Wahrscheinlich hat es auch seine Vorteile, wenn man schon früh lernt, dass das Leben nicht immer nach Wunsch verläuft. Diejenigen, die bei den Kinderliedern gut zugehört haben, wissen vielleicht, dass das Leben eine bunte Mischung aus banalen Dingen und großen Abenteuern ist, aus erhabenen und lächerlichen Momenten. Dass uns Menschen enttäuschen und Freunde uns im Stich lassen, und dass Stürme kommen. Diese Feststellung mag im ersten Moment missmutig klingen, aber sie ist immens wichtig, um Freude ins Leben zu bringen.
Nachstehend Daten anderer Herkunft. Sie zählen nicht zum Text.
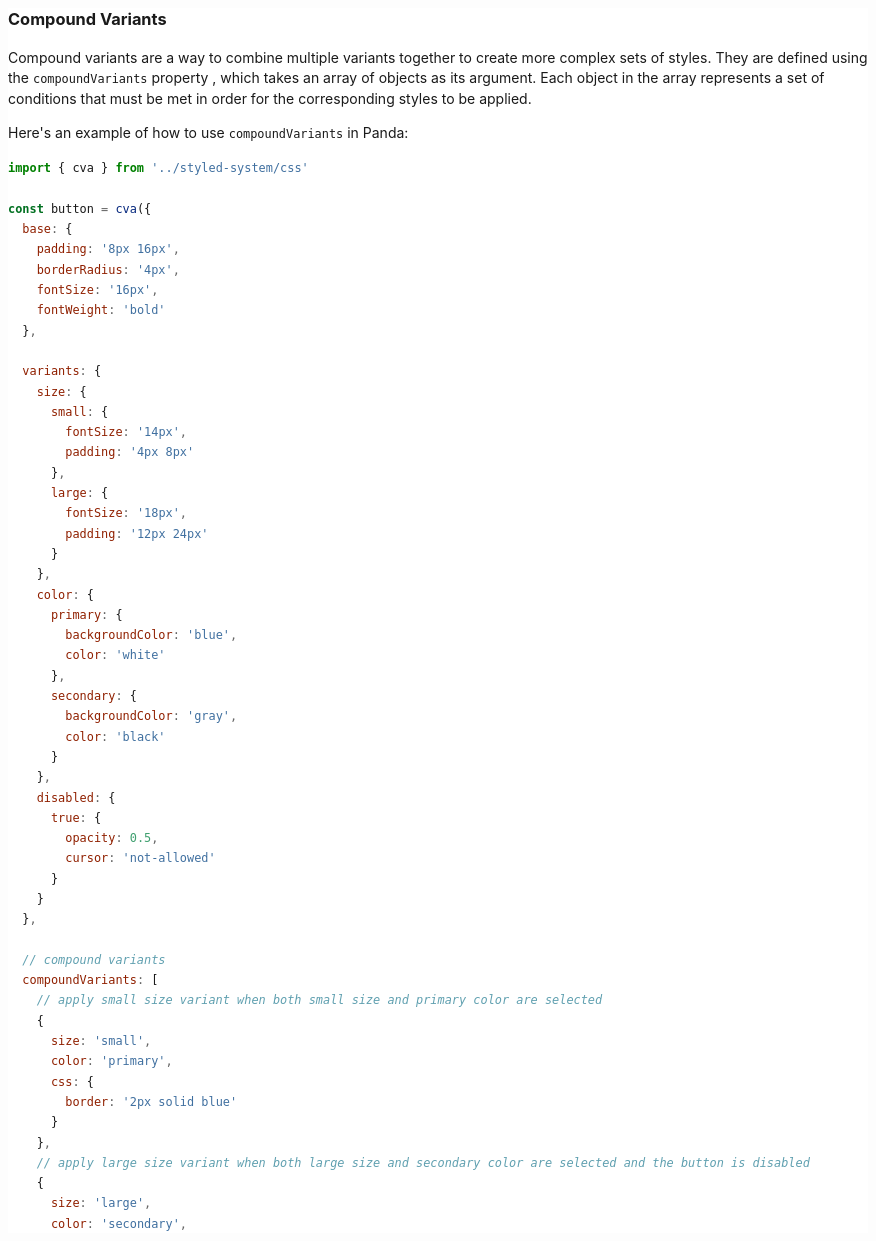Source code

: ### Compound Variants

Compound variants are a way to combine multiple variants together to create more complex sets of styles. They are defined using the `compoundVariants` property , which takes an array of objects as its argument. Each object in the array represents a set of conditions that must be met in order for the corresponding styles to be applied.

Here's an example of how to use `compoundVariants` in Panda:

```js
import { cva } from '../styled-system/css'

const button = cva({
  base: {
    padding: '8px 16px',
    borderRadius: '4px',
    fontSize: '16px',
    fontWeight: 'bold'
  },

  variants: {
    size: {
      small: {
        fontSize: '14px',
        padding: '4px 8px'
      },
      large: {
        fontSize: '18px',
        padding: '12px 24px'
      }
    },
    color: {
      primary: {
        backgroundColor: 'blue',
        color: 'white'
      },
      secondary: {
        backgroundColor: 'gray',
        color: 'black'
      }
    },
    disabled: {
      true: {
        opacity: 0.5,
        cursor: 'not-allowed'
      }
    }
  },

  // compound variants
  compoundVariants: [
    // apply small size variant when both small size and primary color are selected
    {
      size: 'small',
      color: 'primary',
      css: {
        border: '2px solid blue'
      }
    },
    // apply large size variant when both large size and secondary color are selected and the button is disabled
    {
      size: 'large',
      color: 'secondary',
```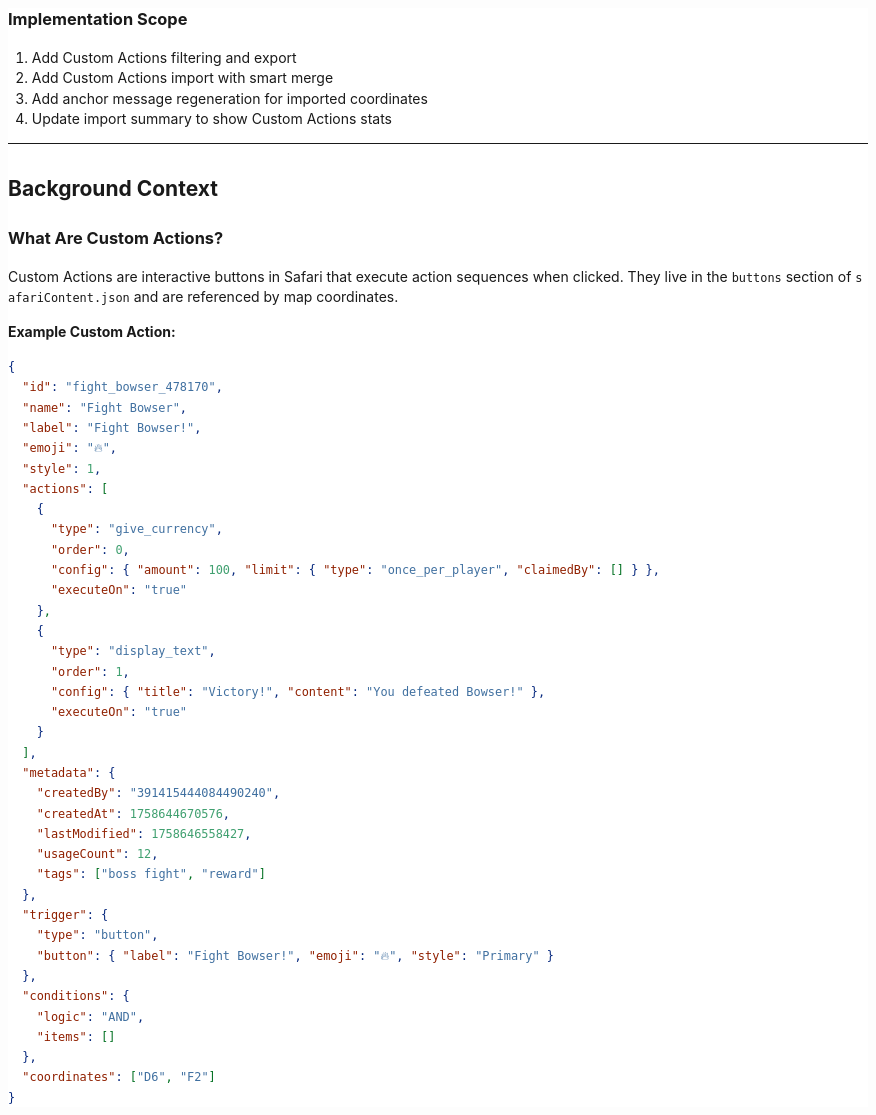 ### Implementation Scope
1. Add Custom Actions filtering and export
2. Add Custom Actions import with smart merge
3. Add anchor message regeneration for imported coordinates
4. Update import summary to show Custom Actions stats

---

## Background Context

### What Are Custom Actions?

Custom Actions are interactive buttons in Safari that execute action sequences when clicked. They live in the `buttons` section of `safariContent.json` and are referenced by map coordinates.

**Example Custom Action:**
```json
{
  "id": "fight_bowser_478170",
  "name": "Fight Bowser",
  "label": "Fight Bowser!",
  "emoji": "🔥",
  "style": 1,
  "actions": [
    {
      "type": "give_currency",
      "order": 0,
      "config": { "amount": 100, "limit": { "type": "once_per_player", "claimedBy": [] } },
      "executeOn": "true"
    },
    {
      "type": "display_text",
      "order": 1,
      "config": { "title": "Victory!", "content": "You defeated Bowser!" },
      "executeOn": "true"
    }
  ],
  "metadata": {
    "createdBy": "391415444084490240",
    "createdAt": 1758644670576,
    "lastModified": 1758646558427,
    "usageCount": 12,
    "tags": ["boss fight", "reward"]
  },
  "trigger": {
    "type": "button",
    "button": { "label": "Fight Bowser!", "emoji": "🔥", "style": "Primary" }
  },
  "conditions": {
    "logic": "AND",
    "items": []
  },
  "coordinates": ["D6", "F2"]
}
```
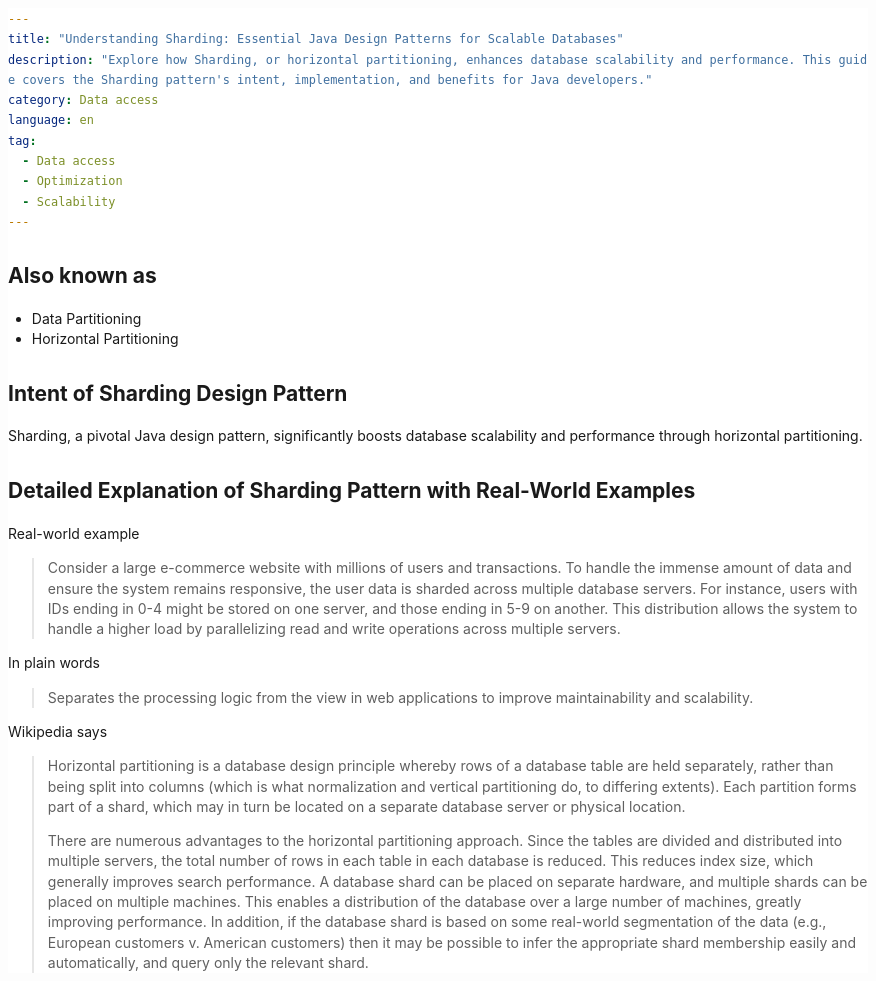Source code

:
 ```yaml
---
title: "Understanding Sharding: Essential Java Design Patterns for Scalable Databases"
description: "Explore how Sharding, or horizontal partitioning, enhances database scalability and performance. This guide covers the Sharding pattern's intent, implementation, and benefits for Java developers."
category: Data access
language: en
tag:
  - Data access
  - Optimization
  - Scalability
---
```


## Also known as

* Data Partitioning
* Horizontal Partitioning

## Intent of Sharding Design Pattern

Sharding, a pivotal Java design pattern, significantly boosts database scalability and performance through horizontal partitioning.

## Detailed Explanation of Sharding Pattern with Real-World Examples

Real-world example

> Consider a large e-commerce website with millions of users and transactions. To handle the immense amount of data and ensure the system remains responsive, the user data is sharded across multiple database servers. For instance, users with IDs ending in 0-4 might be stored on one server, and those ending in 5-9 on another. This distribution allows the system to handle a higher load by parallelizing read and write operations across multiple servers.

In plain words

> Separates the processing logic from the view in web applications to improve maintainability and scalability.

Wikipedia says

> Horizontal partitioning is a database design principle whereby rows of a database table are held separately, rather than being split into columns (which is what normalization and vertical partitioning do, to differing extents). Each partition forms part of a shard, which may in turn be located on a separate database server or physical location.
>
> There are numerous advantages to the horizontal partitioning approach. Since the tables are divided and distributed into multiple servers, the total number of rows in each table in each database is reduced. This reduces index size, which generally improves search performance. A database shard can be placed on separate hardware, and multiple shards can be placed on multiple machines. This enables a distribution of the database over a large number of machines, greatly improving performance. In addition, if the database shard is based on some real-world segmentation of the data (e.g., European customers v. American customers) then it may be possible to infer the appropriate shard membership easily and automatically, and query only the relevant shard.
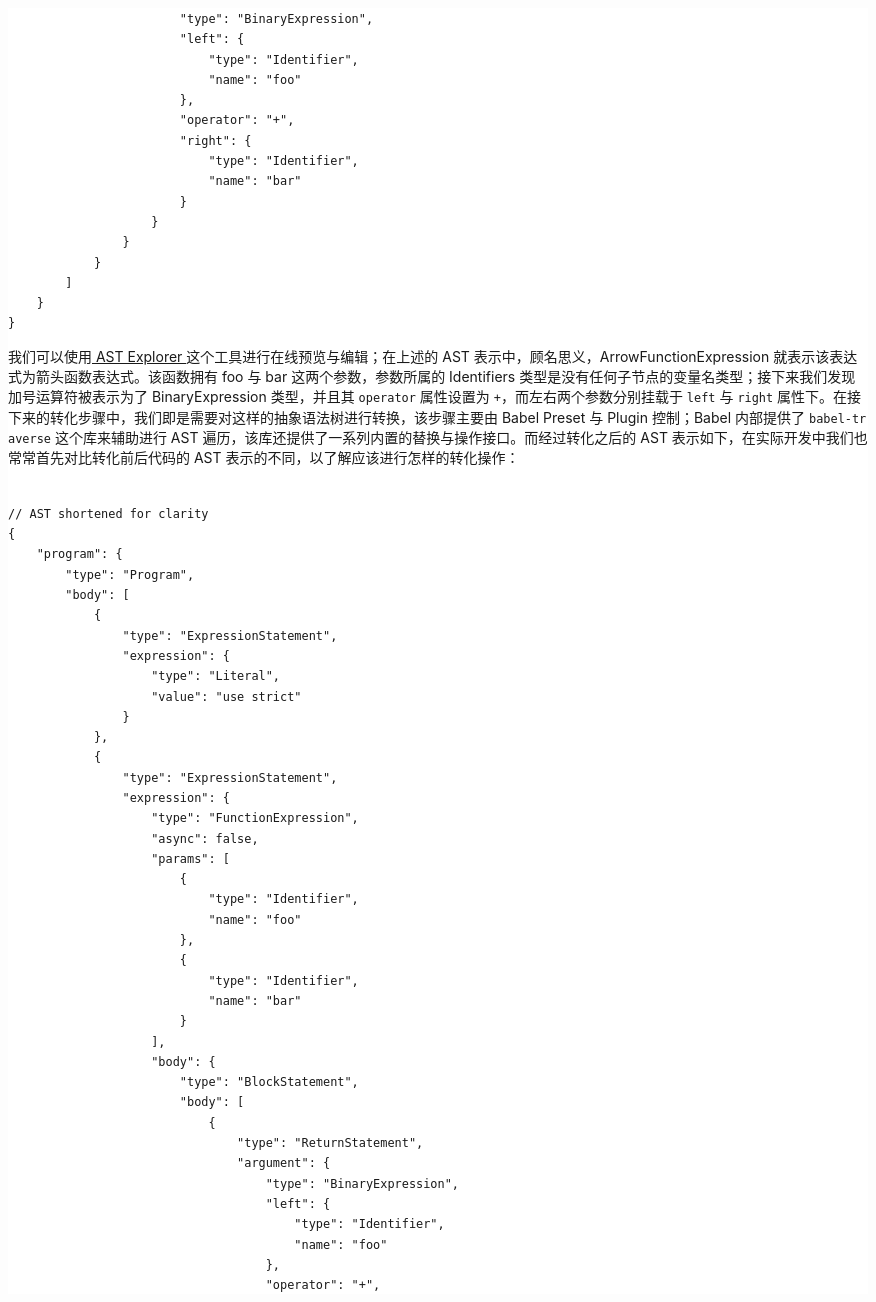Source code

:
 ```
                        "type": "BinaryExpression",
                        "left": {
                            "type": "Identifier",
                            "name": "foo"
                        },
                        "operator": "+",
                        "right": {
                            "type": "Identifier",
                            "name": "bar"
                        }
                    }
                }
            }
        ]
    }
}
```
我们可以使用[ AST Explorer ](http://astexplorer.net/)这个工具进行在线预览与编辑；在上述的 AST 表示中，顾名思义，ArrowFunctionExpression 就表示该表达式为箭头函数表达式。该函数拥有 foo 与 bar 这两个参数，参数所属的 Identifiers 类型是没有任何子节点的变量名类型；接下来我们发现加号运算符被表示为了 BinaryExpression 类型，并且其 `operator` 属性设置为 `+`，而左右两个参数分别挂载于 `left` 与 `right` 属性下。在接下来的转化步骤中，我们即是需要对这样的抽象语法树进行转换，该步骤主要由 Babel Preset 与 Plugin 控制；Babel 内部提供了 `babel-traverse` 这个库来辅助进行 AST 遍历，该库还提供了一系列内置的替换与操作接口。而经过转化之后的 AST 表示如下，在实际开发中我们也常常首先对比转化前后代码的 AST 表示的不同，以了解应该进行怎样的转化操作：
```

// AST shortened for clarity
{
    "program": {
        "type": "Program",
        "body": [
            {
                "type": "ExpressionStatement",
                "expression": {
                    "type": "Literal",
                    "value": "use strict"
                }
            },
            {
                "type": "ExpressionStatement",
                "expression": {
                    "type": "FunctionExpression",
                    "async": false,
                    "params": [
                        {
                            "type": "Identifier",
                            "name": "foo"
                        },
                        {
                            "type": "Identifier",
                            "name": "bar"
                        }
                    ],
                    "body": {
                        "type": "BlockStatement",
                        "body": [
                            {
                                "type": "ReturnStatement",
                                "argument": {
                                    "type": "BinaryExpression",
                                    "left": {
                                        "type": "Identifier",
                                        "name": "foo"
                                    },
                                    "operator": "+",
```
Das ideale Leben ist nicht Hakuna Matata, jene von allen Problemen freie Philosophie, die Timon und Pumba dem jungen Simba in Der König der Löwen beibringen. Das wäre zwar schön, aber es dürfte schwer sein, auch nur einen einzigen Menschen auf der Welt zu entdecken, für den das Leben ein Kinderspiel war.

Uns von der Vorstellung frei zu machen, dass das Leben fair sei, ist eine wichtige Voraussetzung, um unseren Humor wiederzufinden. Sich dem Unbekannten auszusetzen und es mit Gottes Hilfe zu überwinden, gehört sogar dazu, wenn man echte Lebensfreude finden will. Deshalb fasziniert mich die Bibel schon mein ganzes Leben lang. Sie hält nichts zurück. Ihre Helden stolpern, ihre Geschichten entsetzen uns manchmal oder machen uns traurig. Im Schaukelstuhl erfuhr ich von Abrahams Lügen und Davids Betrug, von den Hunden, die Isebel fraßen, und von Herodes‘ Verrat. Und mitten in alledem entdeckte ich den Einen, der uns niemals im Stich lassen wird. Bibelverse, die man als Kind lernt, bleiben hängen, nicht wahr?

Vielleicht weiß ich jetzt, warum ich trotz dieser Gute-Nacht-Geschichten im Schaukelstuhl so gut schlief. Wahrscheinlich war mir klar, dass die Zukunft unberechenbar war, aber sich Sorgen zu machen war, wie im Schaukelstuhl zu sitzen: Man ist ständig in Bewegung, aber kommt nirgends an.

Ich glaube, ich habe noch aus einem anderen Grund so tief geschlafen. Meine Mutter sang zum Abschluss des Tages immer ein altes Kirchenlied. Ich kann heute noch hören, wie sie sang, während der Wind den Regen gegen die Fensterscheibe prasseln ließ.

Wenn Friede mit Gott meine Seele durchdringt,

ob Stürme auch drohen von fern,

mein Herze im Glauben doch allezeit singt:

»Mir ist wohl, mir ist wohl in dem Herrn.«

Damals hatte ich nicht die geringste Ahnung, was die Worte bedeuteten, aber heute weiß ich es. Wenn Ihre Nase krumm ist, wenn es im Leben nur bergab geht oder wenn Sie ein Stinktier im Kofferraum finden, dann verändert eine solche Perspektive alles.